Darkhotel hits its targets while they are staying in luxury hotels. The crew never goes after the same target twice; they operate with surgical precision, obtaining all the valuable data they can from the first contact, deleting traces of their work and fading into the background to await the next high profile target.
Does violent media really cause violence?
For literally decades, debate has raged over whether violent content, be it in movies, commercials or video games, leads to increased violence in the community.
Claims of link between interactive and media content to real-life violence has, from time to time, led to calls for tighter media regulations and internet censorship.

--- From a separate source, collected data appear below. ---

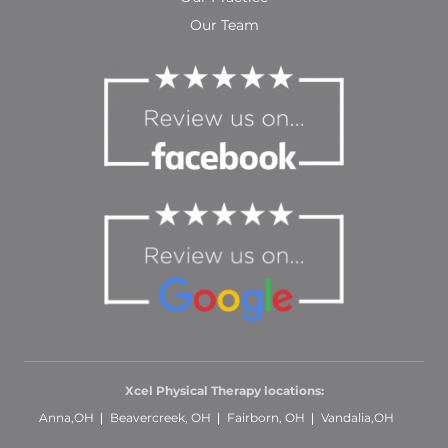
Our Team
Xcel Physical Therapy locations:
Anna,OH
Beavercreek, OH
Fairborn, OH
Vandalia,OH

In this article in the Journal of Communication, Christopher J. Ferguson examines the connection between violent move or video game content and real-world violence:
This article presents 2 studies of the association of media violence rates with societal violence rates. In the first study, movie violence and homicide rates are examined across the 20th century and into the 21st (1920–2005). Throughout the mid-20th century small-to-moderate correlational relationships can be observed between movie violence and homicide rates in the United States. This trend reversed in the early and latter 20th century, with movie violence rates inversely related to homicide rates. In the second study, videogame violence consumption is examined against youth violence rates in the previous 2 decades. Videogame consumption is associated with a decline in youth violence rates. Results suggest that societal consumption of media violence is not predictive of increased societal violence rates.